To appreciate just how rapid and effective the TV-centric “dialectic process” can be, consider this: Just two years ago, in the aftermath of 9/11, the masculine ideal was defined by the firefighters and rescue workers who heroically perished at Ground Zero, or Todd Beamer and the heroes of United Flight 93.
Assault on the Middle Class
Television emerged as a mass medium in the 1950s and quickly came to occupy a key role in an orchestrated campaign to eradicate conventional middle-class morals and culture.
In his monumental 1966 study Tragedy and Hope, the late Georgetown University historian Carroll Quigley observed: “The period since 1950 has seen the beginnings of a revolutionary change in American politics. This change is not so closely related to changes in American economic life as it is to the transformation in social life…. What has been happening has been a disintegration of the middle class.”
While economic factors certainly played an important role in this disintegration, continued Quigley, the most important development was the destruction of “the middle-class outlook … not by adult middle-class persons abandoning it, but by a failure or inability of parents to pass it on to their children.” This was partially due to radical changes in the American educational system undertaken for the purpose of using the schools to subvert middle-class morality.
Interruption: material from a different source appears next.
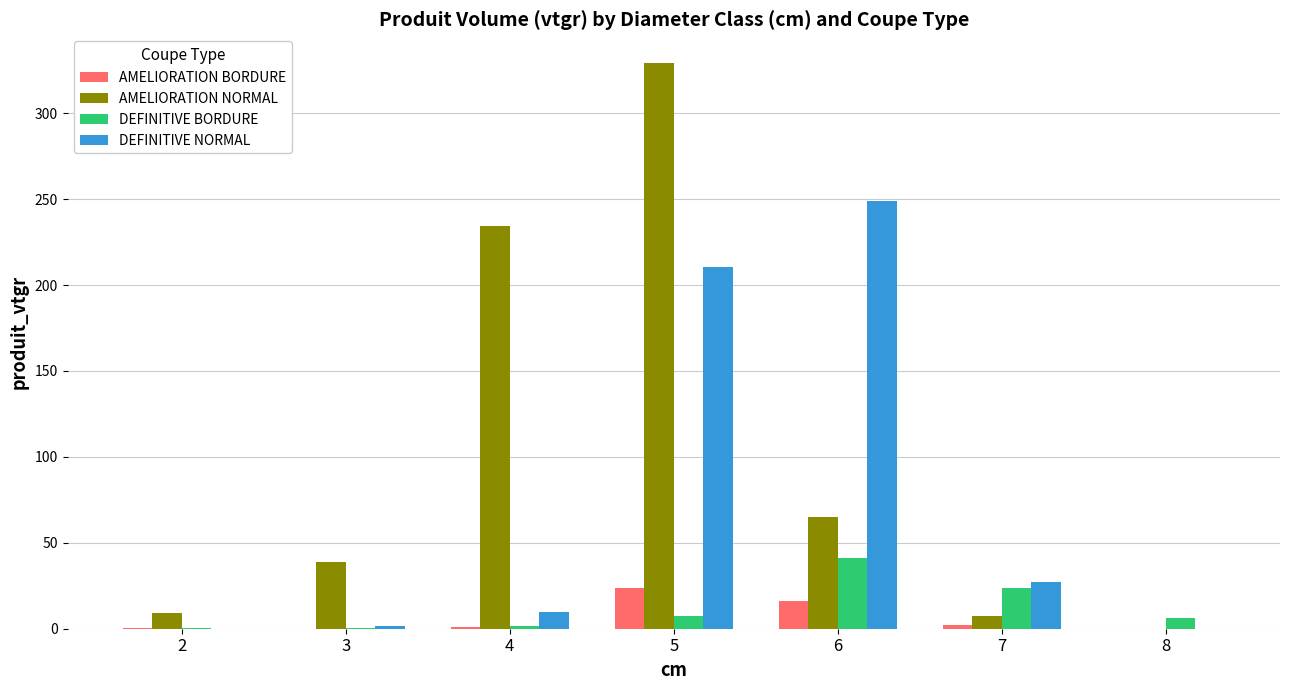

How many series are shown in this chart?

4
But just as important was “the context within which the educational system has operated,” noted Quigley — specifically, the popular culture and entertainment media.
“The chief external factor in the destruction of the middle-class outlook has been the relentless attack upon it in literature and drama throughout most of the twentieth century,” Quigley wrote. “In fact, it is difficult to find works that defended this outlook or even assumed it to be true, as was frequent in the nineteenth century.” The anti-middle-class outlook, which was rapidly absorbed by television, exalted “violence, social irresponsibility, sexual laxity and perversion … human weakness in relation to alcohol, narcotics, or sex, or domestic and business relationships conducted along completely nonbourgeois lines.”
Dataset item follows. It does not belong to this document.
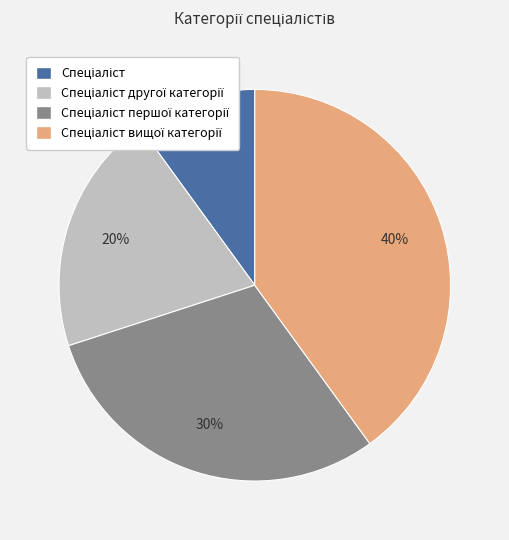

Count the number of slices in the pie.

4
Other themes woven into anti-bourgeois propaganda in literature and drama (including television) were “an oversimplified Freudianism that regarded all suppression of human impulse as leading to frustration and psychic distortions … the salutary consequences of self-indulgence … [and a] total rejection of middle-class values, including time, self-discipline, and material achievement, in favor of a cult of personal violence.”
The result, concluded Quigley, was “a total reversal of middle-class values by presenting as interesting or admirable simple negation of these values by aimless, shiftless, and totally irresponsible people.” The political ascent of Arnold Schwarzenegger presents a splendid example of the reversal of values Quigley described.
The California recall movement began as a revolt by that state’s long-suffering middle class against a state government arrogantly determined to tax them into penury, regulate them into oblivion, and use the power of government to undermine their values and institutions.
California’s rebellious middle class was skillfully manipulated into supporting, as its champion, a novice politician — a product of Hollywood’s depravity-exalting culture, and who unabashedly supports abortion, homosexuality, affirmative action, and the essential tenets of the socialist welfare state. This was possible, in large measure, because California’s middle-class electorate, having passed through the dialectic process described by Gotcher, considered it more important to be part of the winning side than to defend sound principles.
Television is the single most effective means of shepherding the American population through the dialectic process. This is why Americans seriously interested in preserving their freedoms should severely limit or entirely eliminate their TV viewing.